Hamilton and Verstappen are locked in a take-no-prisoners fight for this year’s world title that has led to several collisions including the massive shunt at the British GP, but the seven-time champion was surprisingly complimentary about the event and his rival.

“What a race and what a crowd, honestly, it’s been an amazing weekend. Max did a great job so congrats to him,” Hamilton says.

“I gave it everything I had out there. It was an incredibly difficult race out there, physically and mentally I think it was one of the toughest, but it’s an amazing track. This is one of my favourite tracks now and I’ve had a great time here in Holland, so I’m looking forward to coming back next year.”

But Verstappen was the one who could celebrate, as he reclaimed the world title lead – even if only by three points – and showed every bit of his speed and skill. It was a massive contrast to the miserable Belgian Grand Prix, where he could only dribble around behind the Safety Car to claim a desultory win that only paid half points.

“The expectations were very high. I’m so happy to win here, and take the lead as well in the championship,” says Verstappen.“The whole crowd has been incredible and I am so happy to win here.

“I’ve never experienced anything like this before in my life. Amazing day. It’s definitely a very good day.”

It was less than good for Bottas, who trailed home third and is now facing a downgrading to the Alfa Romeo team as youngster George Russell is promoted into Mercedes to begin the transition to an F1 world without Hamilton. He was nothing special at Spa, after crashing in qualifying, but Russell is a future ace.

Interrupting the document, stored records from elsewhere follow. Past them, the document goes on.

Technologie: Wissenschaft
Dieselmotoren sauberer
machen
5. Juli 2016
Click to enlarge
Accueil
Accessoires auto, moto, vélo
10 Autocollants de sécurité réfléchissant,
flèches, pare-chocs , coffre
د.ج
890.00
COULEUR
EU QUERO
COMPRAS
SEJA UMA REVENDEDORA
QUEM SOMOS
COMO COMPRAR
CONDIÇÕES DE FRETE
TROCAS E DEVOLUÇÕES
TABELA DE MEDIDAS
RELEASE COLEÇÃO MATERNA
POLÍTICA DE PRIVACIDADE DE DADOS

Pierre Gasly was ‘best of the rest’ at Zandvoort for AlphaTauri, ahead of Charles Leclerc in a Ferrari that looked strong at times, and a resurgent Fernando Alonso in sixth for Alpine and three spots ahead of Esteban Ocon, despite his team mate complaining that he was holding him up.

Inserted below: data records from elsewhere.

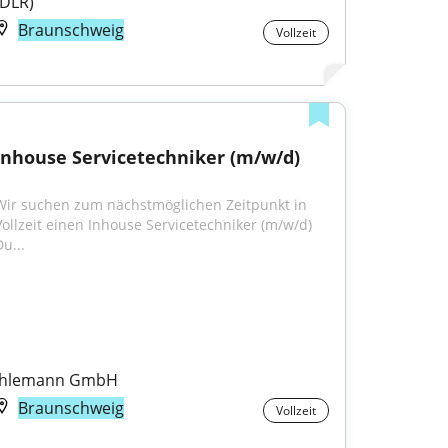
(DLR)
Braunschweig
Vollzeit
Inhouse Servicetechniker (m/w/d)
Wir suchen zum nächstmöglichen Zeitpunkt in 
Vollzeit einen Inhouse Servicetechniker (m/w/d) 
u...
Ihlemann GmbH
Braunschweig
Vollzeit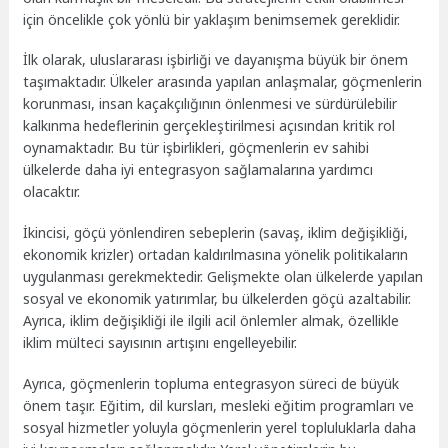
için öncelikle çok yönlü bir yaklaşım benimsemek gereklidir.
İlk olarak, uluslararası işbirliği ve dayanışma büyük bir önem
taşımaktadır. Ülkeler arasında yapılan anlaşmalar, göçmenlerin
korunması, insan kaçakçılığının önlenmesi ve sürdürülebilir
kalkınma hedeflerinin gerçekleştirilmesi açısından kritik rol
oynamaktadır. Bu tür işbirlikleri, göçmenlerin ev sahibi
ülkelerde daha iyi entegrasyon sağlamalarına yardımcı
olacaktır.
İkincisi, göçü yönlendiren sebeplerin (savaş, iklim değişikliği,
ekonomik krizler) ortadan kaldırılmasına yönelik politikaların
uygulanması gerekmektedir. Gelişmekte olan ülkelerde yapılan
sosyal ve ekonomik yatırımlar, bu ülkelerden göçü azaltabilir.
Ayrıca, iklim değişikliği ile ilgili acil önlemler almak, özellikle
iklim mülteci sayısının artışını engelleyebilir.
Ayrıca, göçmenlerin topluma entegrasyon süreci de büyük
önem taşır. Eğitim, dil kursları, mesleki eğitim programları ve
sosyal hizmetler yoluyla göçmenlerin yerel topluluklarla daha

“I thought we were generally competitive all weekend. Overtaking Carlos (Sainz) at the end felt fantastic, as early in the race I didn’t think we could catch the Ferraris,” he says.

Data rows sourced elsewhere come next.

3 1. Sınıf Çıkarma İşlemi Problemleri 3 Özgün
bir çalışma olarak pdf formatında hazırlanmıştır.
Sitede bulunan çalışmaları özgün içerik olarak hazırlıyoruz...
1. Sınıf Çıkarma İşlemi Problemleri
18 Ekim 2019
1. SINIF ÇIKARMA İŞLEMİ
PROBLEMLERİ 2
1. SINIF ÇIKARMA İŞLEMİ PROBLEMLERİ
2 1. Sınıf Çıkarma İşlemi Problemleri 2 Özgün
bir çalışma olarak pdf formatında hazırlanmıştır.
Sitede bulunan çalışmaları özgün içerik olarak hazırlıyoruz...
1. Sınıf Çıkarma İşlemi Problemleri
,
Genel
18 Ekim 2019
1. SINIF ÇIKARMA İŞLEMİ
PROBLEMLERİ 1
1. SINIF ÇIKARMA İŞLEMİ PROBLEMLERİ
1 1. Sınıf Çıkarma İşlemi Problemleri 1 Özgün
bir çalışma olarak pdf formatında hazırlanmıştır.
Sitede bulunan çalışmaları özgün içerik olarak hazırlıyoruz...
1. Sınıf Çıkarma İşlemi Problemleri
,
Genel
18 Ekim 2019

Daniel Ricciardo showed promising signs when he qualified tenth at Zandvoort, ahead of his team mate Lando Norris for the second straight race race, but he had a clutch problem on the grid and then battled all the way to the flag. He was bottled up behind the Alpines of Alonso and Ocon, then had to clear a path for Norris to claim a point for tenth.

“We were P10 at one point today, but it was hard to see how we could’ve been much higher than that,” Ricciardo says.

Holland was the mid-point of an F1 triple-header and teams now head to Monza in Italy, where Mercedes should have the quicker car and Hamilton is heading to a run of circuits – including Sochi in Russia – where he can apply even more pressure to Verstappen in the title fight.

“I will of course celebrate at home this evening, but Monza is just around the corner and the championship fight is tight, so I want to make sure we perform at our best,” says Verstappen.

Mercedes team boss Toto Wolff is already planning ahead for the Italian Grand Prix, which will include a ‘qualifying sprint’ for the second time in 2021 after the success of the new format at Silverstone.

“P2 and P3 is a solid result and good points for us, so now we look to Monza. I’m sure it’s going to be another close weekend and an exciting fight. It’s a very different track and the Sprint Qualifying format returns, so we could see a bit of a different story. Let’s see how it goes,” says Wolff.


  1. Max Verstappen, Red Bull
  2. Lewis Hamilton, Mercedes
  3. Valtteri Bottas, Mercedes
  4. Pierre Gasly, AlphaTauri
  5. Charles Leclerc, Ferrari
  6. Fernando Alonso, Alpine
  7. Carlos Sainz, Ferrari
  8. Sergio Perez, Red Bull
  9. Esteban Ocon, Alpine
  10. Lando Norris, McLaren
  11. Daniel Ricciardo, McLaren
  12. Lance Stroll, Aston Martin
  13. Sebastian Vettel, Aston Martin
  14. Antonio Giovinazzi, Alfa Romeo
  15. Robert Kubica, Alfa Romeo
  16. Nicholas Latifi, Williams
  17. George Russell, Williams, DNF
  18. Mick Schumacher, Haas
  19. Yuki Tsunoda, AlphaTauri, DNF
  20. Nikita Mazepin, Hass, DNF


1. Verstappen, 224.5; 2. Hamilton, 221.5; 3. Bottas, 123; 4. Norris, 114; 5. Perez, 108; 6. Leclerc, 92; 7. Sainz, 89.5; 8. Gasly, 66; 9. Ricciardo, 56; 10. Alonso, 46.